Search code examples
rloopsfor-loopggplot2

using for loop to generate multiple lines on a single ggplot


I realize that many people will have an issue with using a for loop to generate this plot rather than the preferred R method of melting the data, but for the sake of how close I already am, please humor me.

I have multiple data sets, which I would like to loop over and generate a plot representing a column of all of them. I've accomplished this so far:


singleden <- function (){
  
  
  line_list <- vector("list", length(paths))
  for (i in (1:length(paths))) {
    # dirname <- dirname(paths[i])
    # len <- nchar(dirname)
    # corename <- (substr(dirname, 97, len))
    
    line_list[[i]] <- geom_line(data = datas[[i]], aes(x = year, y = density, group =1),  
                                stat="identity", color = color[i]) 
  }
  
  label_list <- vector("list", length(paths))
  for (i in (1:length(paths))) { 
    name <- basename(dirname(paths[i]))
    # directname <- dirname(paths[i])
    # #print(paths[i])
    # #print(directname)
    # 
    # name <- (substr(directname, 97, len))
    
    label_list[[i]] <- geom_label_repel(data = datas[[i]] %>% filter (year == min(year)),
                                        aes(label = name,  y = density, x = year), color = color[i])
    
    
  }

   ggplot() + line_list + label_list
  
}


The lines plot correctly, and all is well

enter image description here

However, adding the label_list generates labels with only the last value of the list. Somehow my two lists seem to be misaligned when plotting them with ggplot. The list itself stores the correct number and values I would expect when printed

enter image description here

I've tried using a single for loop for both the lines and the labels, encountered the same issue. Wondering if I need to pair the lists together somehow, but unclear how I could do that


Solution

  • The issue is due to lazy evaluation and there are a bunch of questions where people run into the same issue when using for loops. See e.g. "for" loop only adds the final ggplot layer for an explanation of the issue.

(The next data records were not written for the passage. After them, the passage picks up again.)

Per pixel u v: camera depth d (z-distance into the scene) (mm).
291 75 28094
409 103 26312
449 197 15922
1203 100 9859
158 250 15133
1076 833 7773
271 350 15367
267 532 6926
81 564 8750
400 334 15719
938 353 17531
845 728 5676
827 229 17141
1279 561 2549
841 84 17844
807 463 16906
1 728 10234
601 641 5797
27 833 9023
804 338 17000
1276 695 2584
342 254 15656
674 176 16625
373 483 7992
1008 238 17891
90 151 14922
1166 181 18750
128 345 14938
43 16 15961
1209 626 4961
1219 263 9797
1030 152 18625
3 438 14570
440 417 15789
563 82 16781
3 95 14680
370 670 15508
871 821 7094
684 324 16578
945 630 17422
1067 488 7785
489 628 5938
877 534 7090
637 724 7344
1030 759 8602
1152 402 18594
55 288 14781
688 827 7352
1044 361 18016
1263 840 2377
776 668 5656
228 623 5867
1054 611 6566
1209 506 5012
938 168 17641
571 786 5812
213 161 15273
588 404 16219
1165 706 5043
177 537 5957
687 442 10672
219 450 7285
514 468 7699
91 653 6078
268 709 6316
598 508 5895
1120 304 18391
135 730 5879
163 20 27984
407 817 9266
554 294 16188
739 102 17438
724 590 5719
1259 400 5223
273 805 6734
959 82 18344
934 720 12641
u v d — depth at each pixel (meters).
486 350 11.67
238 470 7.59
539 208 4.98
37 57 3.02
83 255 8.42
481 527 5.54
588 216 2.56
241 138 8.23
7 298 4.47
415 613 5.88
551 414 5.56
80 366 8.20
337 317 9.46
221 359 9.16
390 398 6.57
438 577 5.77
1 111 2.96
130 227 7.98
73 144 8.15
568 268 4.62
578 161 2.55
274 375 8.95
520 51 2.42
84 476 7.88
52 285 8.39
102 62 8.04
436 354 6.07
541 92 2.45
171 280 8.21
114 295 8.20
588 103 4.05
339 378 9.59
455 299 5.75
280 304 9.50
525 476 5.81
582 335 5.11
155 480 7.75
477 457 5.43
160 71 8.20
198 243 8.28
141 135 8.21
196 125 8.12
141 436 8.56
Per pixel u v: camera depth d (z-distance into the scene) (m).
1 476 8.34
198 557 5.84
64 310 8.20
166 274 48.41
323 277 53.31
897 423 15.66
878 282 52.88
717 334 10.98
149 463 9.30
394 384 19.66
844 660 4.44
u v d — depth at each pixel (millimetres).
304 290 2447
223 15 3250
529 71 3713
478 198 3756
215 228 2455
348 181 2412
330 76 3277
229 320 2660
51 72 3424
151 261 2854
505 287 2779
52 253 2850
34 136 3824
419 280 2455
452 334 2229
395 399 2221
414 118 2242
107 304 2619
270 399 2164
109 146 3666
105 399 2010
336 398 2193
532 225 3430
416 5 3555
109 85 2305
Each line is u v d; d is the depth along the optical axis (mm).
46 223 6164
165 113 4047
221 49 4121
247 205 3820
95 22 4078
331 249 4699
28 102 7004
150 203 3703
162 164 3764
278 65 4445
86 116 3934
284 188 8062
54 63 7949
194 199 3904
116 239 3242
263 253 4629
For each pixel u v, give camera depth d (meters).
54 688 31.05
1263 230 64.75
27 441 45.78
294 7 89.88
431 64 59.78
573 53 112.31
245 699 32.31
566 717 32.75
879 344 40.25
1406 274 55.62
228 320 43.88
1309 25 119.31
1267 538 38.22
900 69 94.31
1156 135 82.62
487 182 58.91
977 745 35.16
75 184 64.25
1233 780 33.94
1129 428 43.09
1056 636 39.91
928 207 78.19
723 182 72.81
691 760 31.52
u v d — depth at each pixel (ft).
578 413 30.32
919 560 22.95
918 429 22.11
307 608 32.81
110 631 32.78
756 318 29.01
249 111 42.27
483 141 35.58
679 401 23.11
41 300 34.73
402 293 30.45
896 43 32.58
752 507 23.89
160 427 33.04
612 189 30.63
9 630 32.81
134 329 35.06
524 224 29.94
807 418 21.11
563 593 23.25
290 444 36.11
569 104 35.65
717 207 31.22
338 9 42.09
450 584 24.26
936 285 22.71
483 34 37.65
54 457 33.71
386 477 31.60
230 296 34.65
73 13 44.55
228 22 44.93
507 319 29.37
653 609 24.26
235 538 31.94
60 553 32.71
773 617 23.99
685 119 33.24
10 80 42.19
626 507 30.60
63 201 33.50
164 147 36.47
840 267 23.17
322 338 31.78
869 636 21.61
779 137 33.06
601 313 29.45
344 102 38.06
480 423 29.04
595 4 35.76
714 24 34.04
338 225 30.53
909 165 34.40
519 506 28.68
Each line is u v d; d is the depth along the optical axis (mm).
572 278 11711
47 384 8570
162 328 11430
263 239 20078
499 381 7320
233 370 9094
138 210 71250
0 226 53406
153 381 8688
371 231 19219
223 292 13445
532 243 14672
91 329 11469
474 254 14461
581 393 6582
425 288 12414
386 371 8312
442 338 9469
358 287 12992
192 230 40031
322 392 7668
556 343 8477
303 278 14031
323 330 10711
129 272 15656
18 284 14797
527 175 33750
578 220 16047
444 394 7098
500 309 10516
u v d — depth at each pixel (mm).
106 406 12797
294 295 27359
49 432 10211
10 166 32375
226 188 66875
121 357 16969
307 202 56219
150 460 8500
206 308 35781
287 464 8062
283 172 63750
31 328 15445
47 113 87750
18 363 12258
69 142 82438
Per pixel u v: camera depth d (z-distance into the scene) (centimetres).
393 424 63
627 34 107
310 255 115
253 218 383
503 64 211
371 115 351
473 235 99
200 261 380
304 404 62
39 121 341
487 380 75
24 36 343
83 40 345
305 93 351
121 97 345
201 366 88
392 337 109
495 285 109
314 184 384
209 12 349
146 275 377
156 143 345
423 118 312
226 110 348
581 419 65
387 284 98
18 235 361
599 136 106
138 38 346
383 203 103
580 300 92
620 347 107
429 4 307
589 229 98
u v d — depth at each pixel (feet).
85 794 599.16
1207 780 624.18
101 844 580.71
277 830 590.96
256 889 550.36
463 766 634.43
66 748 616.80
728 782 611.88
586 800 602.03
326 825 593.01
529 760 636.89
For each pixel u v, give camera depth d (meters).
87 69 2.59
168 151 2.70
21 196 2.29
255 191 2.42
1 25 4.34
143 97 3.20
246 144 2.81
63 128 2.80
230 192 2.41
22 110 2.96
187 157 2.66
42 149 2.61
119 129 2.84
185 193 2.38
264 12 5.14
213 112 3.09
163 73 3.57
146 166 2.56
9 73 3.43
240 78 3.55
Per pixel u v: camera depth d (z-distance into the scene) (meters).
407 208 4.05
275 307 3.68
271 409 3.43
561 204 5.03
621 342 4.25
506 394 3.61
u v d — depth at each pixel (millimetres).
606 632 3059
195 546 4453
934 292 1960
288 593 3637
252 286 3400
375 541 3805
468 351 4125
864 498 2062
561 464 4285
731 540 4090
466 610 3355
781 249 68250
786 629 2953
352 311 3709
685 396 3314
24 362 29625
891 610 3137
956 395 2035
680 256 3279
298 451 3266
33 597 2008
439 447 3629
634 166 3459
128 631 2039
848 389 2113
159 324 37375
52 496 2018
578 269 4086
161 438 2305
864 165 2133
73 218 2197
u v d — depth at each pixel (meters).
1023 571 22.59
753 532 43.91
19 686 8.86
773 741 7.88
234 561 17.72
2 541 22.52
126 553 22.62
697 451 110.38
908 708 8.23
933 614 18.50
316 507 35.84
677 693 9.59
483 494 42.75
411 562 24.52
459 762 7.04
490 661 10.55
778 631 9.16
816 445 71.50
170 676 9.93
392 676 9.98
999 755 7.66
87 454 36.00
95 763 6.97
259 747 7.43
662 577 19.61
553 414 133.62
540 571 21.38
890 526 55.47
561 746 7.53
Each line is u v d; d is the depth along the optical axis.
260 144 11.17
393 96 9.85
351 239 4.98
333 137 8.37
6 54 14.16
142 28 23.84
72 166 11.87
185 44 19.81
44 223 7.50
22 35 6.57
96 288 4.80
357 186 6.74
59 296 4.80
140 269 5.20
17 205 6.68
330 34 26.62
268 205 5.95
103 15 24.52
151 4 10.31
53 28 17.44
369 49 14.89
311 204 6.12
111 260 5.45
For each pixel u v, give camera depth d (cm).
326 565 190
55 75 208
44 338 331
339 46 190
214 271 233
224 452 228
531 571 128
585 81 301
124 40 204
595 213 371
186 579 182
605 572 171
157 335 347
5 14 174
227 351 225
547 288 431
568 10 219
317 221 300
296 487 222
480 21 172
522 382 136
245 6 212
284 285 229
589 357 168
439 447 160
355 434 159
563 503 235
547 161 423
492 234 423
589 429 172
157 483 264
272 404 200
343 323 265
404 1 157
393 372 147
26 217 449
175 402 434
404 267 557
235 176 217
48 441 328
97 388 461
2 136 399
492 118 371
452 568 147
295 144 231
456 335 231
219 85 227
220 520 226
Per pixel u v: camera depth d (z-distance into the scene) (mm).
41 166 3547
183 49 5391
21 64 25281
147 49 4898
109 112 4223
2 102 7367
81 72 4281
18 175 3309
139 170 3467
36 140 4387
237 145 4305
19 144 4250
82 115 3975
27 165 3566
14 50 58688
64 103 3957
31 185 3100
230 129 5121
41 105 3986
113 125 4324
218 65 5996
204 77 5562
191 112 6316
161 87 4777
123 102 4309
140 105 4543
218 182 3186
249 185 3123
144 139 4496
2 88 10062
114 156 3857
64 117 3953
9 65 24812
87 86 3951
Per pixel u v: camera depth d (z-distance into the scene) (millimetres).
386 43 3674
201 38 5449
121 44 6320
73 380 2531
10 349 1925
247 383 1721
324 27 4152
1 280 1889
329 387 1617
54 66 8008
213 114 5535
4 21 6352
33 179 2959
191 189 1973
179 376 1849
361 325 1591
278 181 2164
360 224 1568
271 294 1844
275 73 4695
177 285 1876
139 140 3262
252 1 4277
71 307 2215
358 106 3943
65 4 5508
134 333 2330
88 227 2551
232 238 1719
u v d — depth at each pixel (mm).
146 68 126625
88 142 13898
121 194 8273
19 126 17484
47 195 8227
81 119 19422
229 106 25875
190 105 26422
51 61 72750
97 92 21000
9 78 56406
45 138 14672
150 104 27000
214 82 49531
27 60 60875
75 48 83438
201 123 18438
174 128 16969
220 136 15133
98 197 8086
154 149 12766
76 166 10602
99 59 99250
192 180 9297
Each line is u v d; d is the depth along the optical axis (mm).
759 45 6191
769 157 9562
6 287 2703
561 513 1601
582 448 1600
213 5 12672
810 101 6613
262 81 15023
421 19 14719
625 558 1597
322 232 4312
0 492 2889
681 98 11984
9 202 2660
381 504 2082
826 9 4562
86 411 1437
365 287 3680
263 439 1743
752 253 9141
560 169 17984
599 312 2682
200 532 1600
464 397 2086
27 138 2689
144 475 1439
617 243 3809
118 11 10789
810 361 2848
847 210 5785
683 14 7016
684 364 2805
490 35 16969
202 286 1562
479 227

    In your case this issue can most likely be avoided by moving label = name outside of aes().

    Using a minimal reproducible example based on the gapminder dataset:

    library(gapminder)
    library(ggplot2)
    library(ggrepel)
    library(dplyr, warn=FALSE)
    
    set.seed(123)
    
    datas <- gapminder |>
      filter(country %in% sample(levels(gapminder$country), 5)) |>
      rename(density = lifeExp) |>
      split(~country, drop = TRUE)
    
    color <- gapminder::country_colors[names(datas)]
    
    paths <- file.path(names(datas), names(datas))
    
    singleden <- function() {
      line_list <- vector("list", length(paths))
      for (i in (1:length(paths))) {
        line_list[[i]] <- geom_line(
          data = datas[[i]], aes(x = year, y = density, group = 1),
          stat = "identity", color = color[i]
        )
      }
    
      label_list <- vector("list", length(paths))
      for (i in (1:length(paths))) {
        name <- basename(dirname(paths[i]))
    
        label_list[[i]] <- geom_label_repel(
          data = datas[[i]] %>% filter(year == min(year)),
          aes(y = density, x = year), color = color[i], label = name
        )
      }
    
      ggplot() + line_list + label_list
    }
    
    singleden()
    

    However, in general I would recommend to use lapply to create a list of plots or layers via a "loop" and which in general avoids the issue:

    singleden2 <- function() {
      line_label_list <- lapply(
        seq_along(paths), \(i) {
          name <- basename(dirname(paths[i]))
    
          list(
            geom_line(
              data = datas[[i]], aes(x = year, y = density, group = 1),
              stat = "identity", color = color[i]
            ),
            geom_label_repel(
              data = datas[[i]] %>% filter(year == min(year)),
              aes(label = name, y = density, x = year), color = color[i]
            )
          )
        }
      )
    
      ggplot() + line_label_list
    }
    
    singleden2()
    

    But from my understanding of what you are trying to achieve, my preferred option would be to bind your list of datasets into one and use just one geom_line and geom_label_repel for plotting:

    names(datas) <- names(color) <- basename(dirname(paths))
    
    datas |>
      bind_rows(.id = "name") |>
      ggplot(aes(x = year, y = density, group = name, color = name)) +
      geom_line() +
      geom_label_repel(
        data = ~ filter(., year == min(year), .by = name),
        aes(label = name), direction = "y", show.legend = FALSE
      ) +
      scale_color_manual(values = color, guide = "none")